Legenda Korea Selatan, Park Ji-sung, menyoroti strategi menyerang yang dinilai tidak jelas. Ia juga menilai gairah para pemain terlihat kurang pada laga-laga penentu.

Petisi menyebut penampilan tim "sangat tidak bertenaga" dan menilai performa tersebut termasuk yang terburuk dalam sejarah partisipasi Korea di Piala Dunia. Nada kritik itu mempertegas tuntutan perubahan di kursi pelatih.

Proses Penunjukan Hong dan Tuntutan Reformasi KFA

Hong Myung-bo ditunjuk Korea Football Association (KFA) pada 8 Juli 2024 dengan kontrak hingga Piala Asia 2027. Petisi mengklaim proses seleksi resmi KFA diabaikan dan penunjukan itu dikelilingi tuduhan serta cacat prosedural.
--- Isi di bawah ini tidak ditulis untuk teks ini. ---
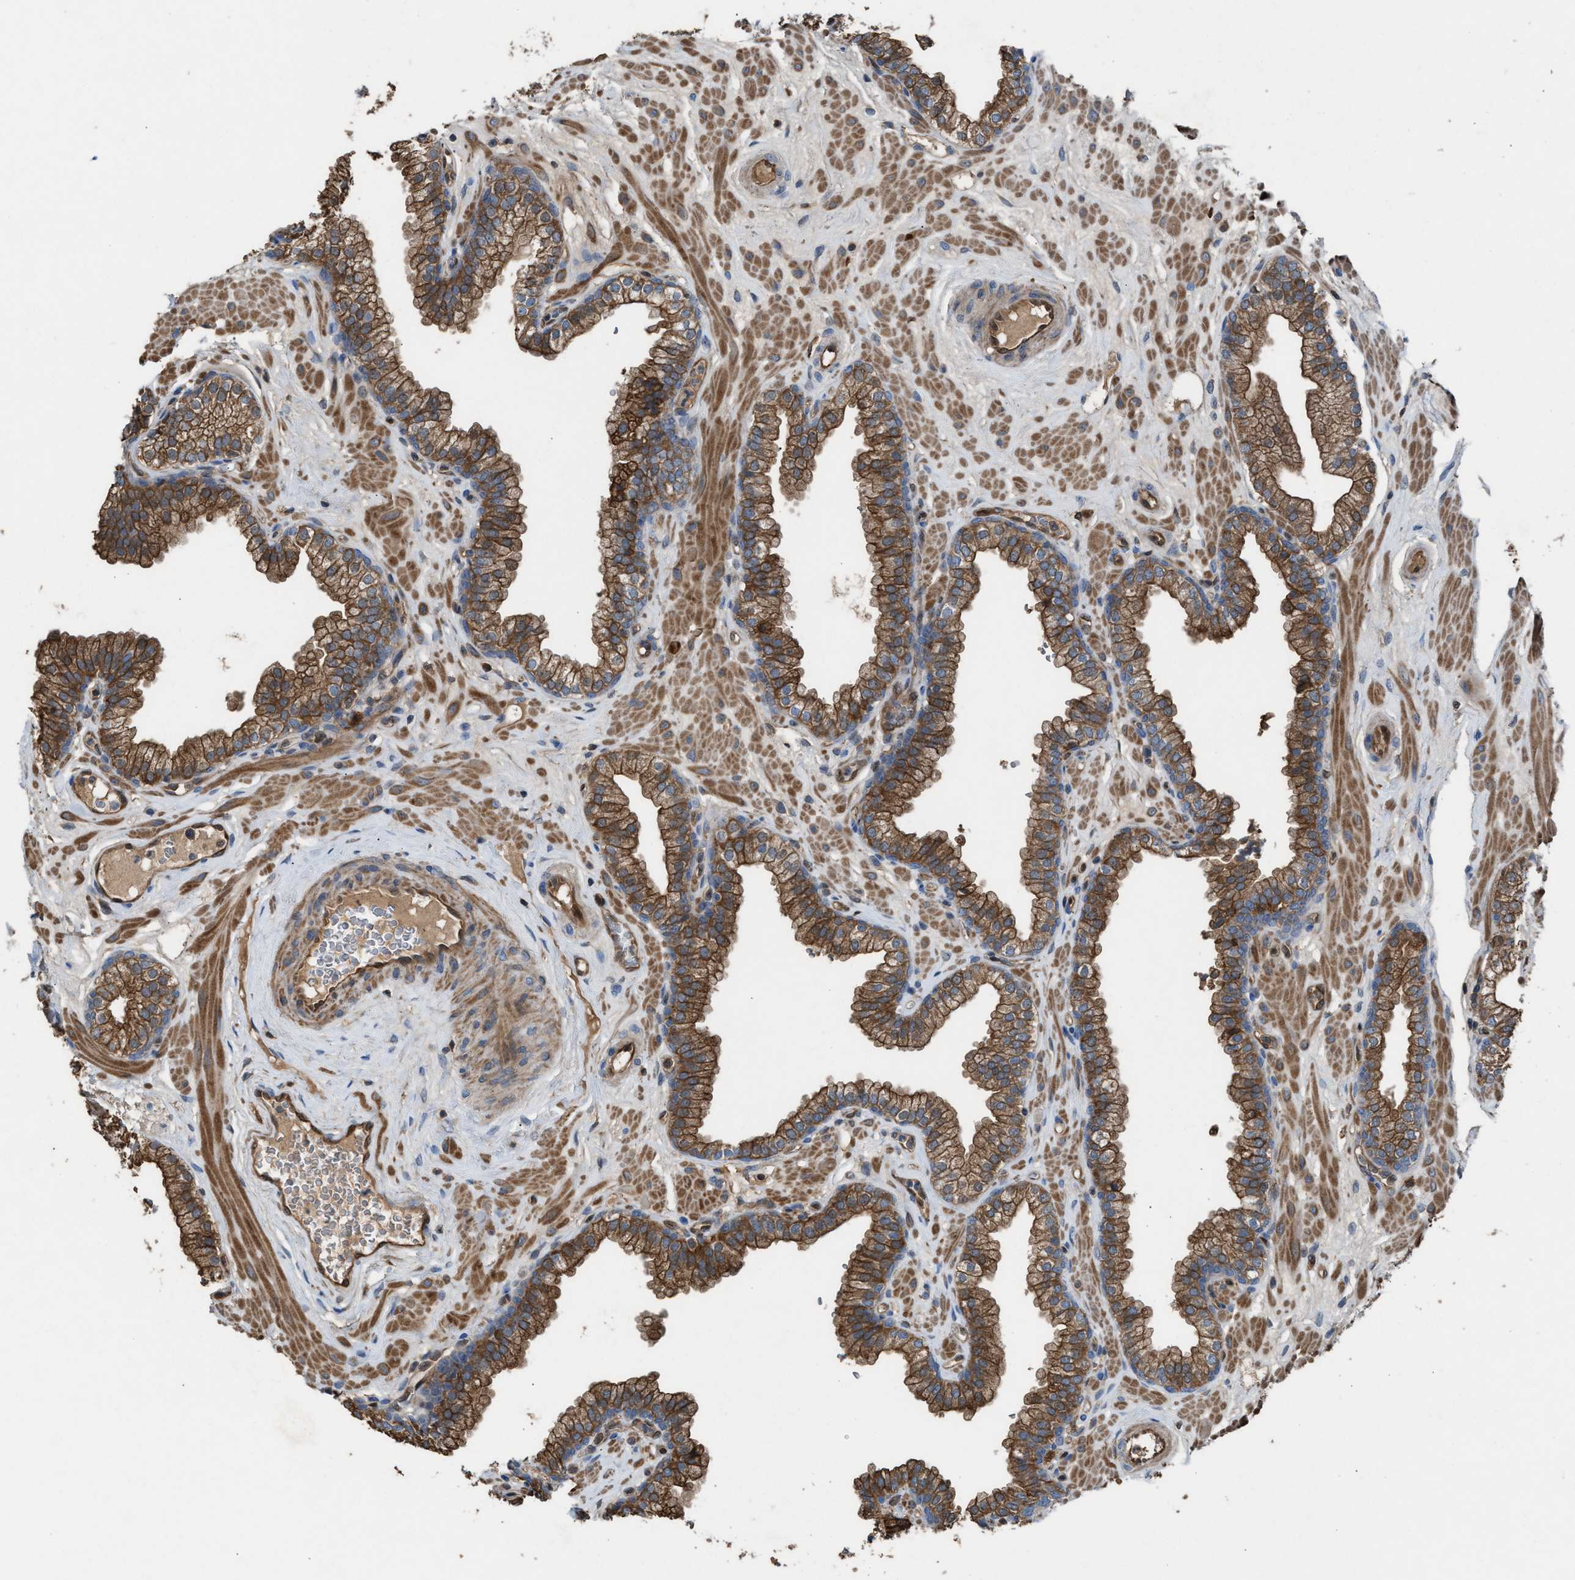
{"staining": {"intensity": "moderate", "quantity": ">75%", "location": "cytoplasmic/membranous"}, "tissue": "prostate", "cell_type": "Glandular cells", "image_type": "normal", "snomed": [{"axis": "morphology", "description": "Normal tissue, NOS"}, {"axis": "morphology", "description": "Urothelial carcinoma, Low grade"}, {"axis": "topography", "description": "Urinary bladder"}, {"axis": "topography", "description": "Prostate"}], "caption": "A medium amount of moderate cytoplasmic/membranous expression is present in approximately >75% of glandular cells in normal prostate.", "gene": "TPK1", "patient": {"sex": "male", "age": 60}}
KFA sebelumnya menyatakan pemilihan Hong didasari filosofi sepak bola, model permainan, kepemimpinan, serta visi "Satu Tim, Satu Semangat, Satu Tujuan". Rekam jejak Hong meliputi karier sebagai pemain timnas pada 1990 hingga 2002, dan pelatih timnas periode 2013-2014.

Selain pemecatan pelatih, petisi mendorong reformasi tata kelola KFA. Tuntutan mencakup pengawasan administratif yang lebih kuat dan larangan penunjukan pelatih secara informal.

Parlemen saat ini sedang mempertimbangkan apakah petisi ini akan dipublikasikan secara luas kepada masyarakat. Jika disetujui, kampanye pengumpulan tanda tangan digital akan dibuka kembali.

Apabila petisi mencapai minimal 50.000 tanda tangan dalam 30 hari, dokumen itu akan dirujuk ke komite tetap terkait untuk peninjauan lebih lanjut. Tahapan ini menjadi penentu arah tindak lanjut di tingkat institusional.